Hawking’s mischievous smile and wit proving irresistible for Jane. But then, of course, the diagnoses comes after Hawking takes a nasty fall in the school quad. A doctor tells him that he has about two years to live, as he gradually loses control of his body, though his mind will remain intact. “Your thoughts won’t change,” the doctor tells him. “It’s just that, eventually, no one will know what they are.”


It’s worse than a death sentence for Hawking, who tries to shut himself away, spending his remaining time working on his cosmology theories while he still can. But Jane determinedly draws him out, and the couple get married, start a family. Jones is a terrific actress (“Like Crazy,” “The Invisible Woman”) whose role is much less showy than Redmayne’s, but still deeply felt, as we see both the deep love Jane feels for Hawking and the emotional toll the marriage takes on her.

By focusing on the relationship, “The Theory of Everything” largely backgrounds Hawking’s scientific achievements, although it doesn’t dismiss them; this isn’t like “A Beautiful Mind,” which ended with the message that what’s really important in life is “a beautiful heart.” (Sorry, science.) We get some glimpses of Hawking’s genius, especially in his interactions with his mentor (a lovely and wry David Thewlis). The film could have used a little more science — I’m going to guess that Hawking, who fought Morris to keep his documentary focused on the science, wouldn’t be too crazy about it.

In addition to its terrific, authentic lead performances, this is a beautiful film to look at, with Marsh and cinematographer Benoit Delhomme coming up with one striking shot after another, often illustrating the way Hawking looks at the world. Playing off Hawking’s fascination with black holes, circles are a recurring motif — the swirl of cream in a coffee cup, the spinning of a bicycle wheel, an overhead shot of Hawking in his motorized wheelchair doing 360’s.
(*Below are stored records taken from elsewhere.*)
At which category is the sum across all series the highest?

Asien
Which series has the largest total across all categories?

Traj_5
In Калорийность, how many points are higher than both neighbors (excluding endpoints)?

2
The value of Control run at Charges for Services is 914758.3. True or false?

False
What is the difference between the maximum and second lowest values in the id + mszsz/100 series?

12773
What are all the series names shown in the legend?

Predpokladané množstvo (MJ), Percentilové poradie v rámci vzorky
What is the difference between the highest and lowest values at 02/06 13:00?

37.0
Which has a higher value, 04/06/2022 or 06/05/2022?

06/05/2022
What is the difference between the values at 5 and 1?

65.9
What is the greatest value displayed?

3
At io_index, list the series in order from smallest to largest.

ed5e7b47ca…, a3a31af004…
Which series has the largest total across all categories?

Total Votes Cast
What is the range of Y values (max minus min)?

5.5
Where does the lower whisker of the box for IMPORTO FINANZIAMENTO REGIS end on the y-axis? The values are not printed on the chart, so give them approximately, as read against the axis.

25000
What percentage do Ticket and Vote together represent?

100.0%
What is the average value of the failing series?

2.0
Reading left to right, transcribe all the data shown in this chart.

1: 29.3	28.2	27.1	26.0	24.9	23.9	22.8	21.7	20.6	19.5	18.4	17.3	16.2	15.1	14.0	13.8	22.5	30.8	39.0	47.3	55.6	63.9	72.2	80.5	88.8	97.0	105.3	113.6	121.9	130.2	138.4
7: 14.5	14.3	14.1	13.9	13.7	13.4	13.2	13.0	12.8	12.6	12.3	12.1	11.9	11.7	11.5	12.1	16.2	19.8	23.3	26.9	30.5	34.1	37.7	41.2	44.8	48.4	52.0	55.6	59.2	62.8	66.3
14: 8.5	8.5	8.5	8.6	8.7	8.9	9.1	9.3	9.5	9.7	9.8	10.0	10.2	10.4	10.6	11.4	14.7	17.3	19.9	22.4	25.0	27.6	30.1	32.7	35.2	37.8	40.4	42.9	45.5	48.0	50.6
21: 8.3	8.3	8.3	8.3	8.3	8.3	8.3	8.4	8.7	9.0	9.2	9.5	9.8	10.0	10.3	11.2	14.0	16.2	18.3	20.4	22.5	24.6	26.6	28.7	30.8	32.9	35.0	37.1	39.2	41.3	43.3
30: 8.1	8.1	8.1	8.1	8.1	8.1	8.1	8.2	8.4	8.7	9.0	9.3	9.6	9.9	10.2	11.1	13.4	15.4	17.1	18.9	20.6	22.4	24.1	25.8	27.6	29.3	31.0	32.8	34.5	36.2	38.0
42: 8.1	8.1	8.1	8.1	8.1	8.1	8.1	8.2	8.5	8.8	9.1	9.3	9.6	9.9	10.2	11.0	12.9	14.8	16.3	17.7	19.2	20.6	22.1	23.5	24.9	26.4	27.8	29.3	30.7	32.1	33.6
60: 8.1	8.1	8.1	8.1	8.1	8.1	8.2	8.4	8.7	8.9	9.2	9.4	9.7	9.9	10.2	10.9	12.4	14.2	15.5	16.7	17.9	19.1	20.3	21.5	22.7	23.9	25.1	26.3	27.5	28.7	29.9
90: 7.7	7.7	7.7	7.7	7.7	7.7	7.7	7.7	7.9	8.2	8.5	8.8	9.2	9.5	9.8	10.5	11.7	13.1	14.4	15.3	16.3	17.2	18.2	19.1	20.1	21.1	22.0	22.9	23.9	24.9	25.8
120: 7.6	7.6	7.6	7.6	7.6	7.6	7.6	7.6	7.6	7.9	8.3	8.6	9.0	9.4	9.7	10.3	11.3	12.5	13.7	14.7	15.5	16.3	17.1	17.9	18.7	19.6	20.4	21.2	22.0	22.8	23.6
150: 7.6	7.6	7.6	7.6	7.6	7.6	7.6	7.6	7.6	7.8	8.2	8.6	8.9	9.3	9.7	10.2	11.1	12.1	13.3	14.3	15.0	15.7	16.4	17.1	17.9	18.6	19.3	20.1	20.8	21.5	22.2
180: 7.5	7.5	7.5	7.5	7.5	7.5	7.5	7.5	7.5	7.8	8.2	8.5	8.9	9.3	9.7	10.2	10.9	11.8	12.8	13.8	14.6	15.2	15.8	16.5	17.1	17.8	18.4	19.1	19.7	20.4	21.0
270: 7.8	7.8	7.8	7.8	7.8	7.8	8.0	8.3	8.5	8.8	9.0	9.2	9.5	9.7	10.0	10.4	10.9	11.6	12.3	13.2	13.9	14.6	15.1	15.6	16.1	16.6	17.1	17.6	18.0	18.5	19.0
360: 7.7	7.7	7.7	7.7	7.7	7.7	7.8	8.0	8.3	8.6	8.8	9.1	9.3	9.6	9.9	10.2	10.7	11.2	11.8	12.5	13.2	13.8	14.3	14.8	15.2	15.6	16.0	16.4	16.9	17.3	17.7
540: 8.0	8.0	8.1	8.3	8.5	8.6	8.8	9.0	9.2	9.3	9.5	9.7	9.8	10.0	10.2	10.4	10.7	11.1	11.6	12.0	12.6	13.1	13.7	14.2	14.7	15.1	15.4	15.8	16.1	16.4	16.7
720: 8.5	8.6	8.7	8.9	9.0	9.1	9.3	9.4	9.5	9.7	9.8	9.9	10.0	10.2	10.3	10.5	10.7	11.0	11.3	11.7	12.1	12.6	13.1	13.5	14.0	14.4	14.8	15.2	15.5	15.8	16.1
“The Theory of Everything” is a traditional, handsome, for-your-consideration biopic in many ways, as is to be expected. But it’s also deeper than that, and Marsh includes little grace notes and unexpected details that don’t conform to the established formula. There’s a scene late in the film when a nearly immobile Hawking fantasizes about getting out of his wheelchair. Does he fantasize about giving a powerful speech in his own voice, or sweeping his love into his arms? No, he simply fantasizes about picking up a pen that someone has dropped on the floor and giving it back to her.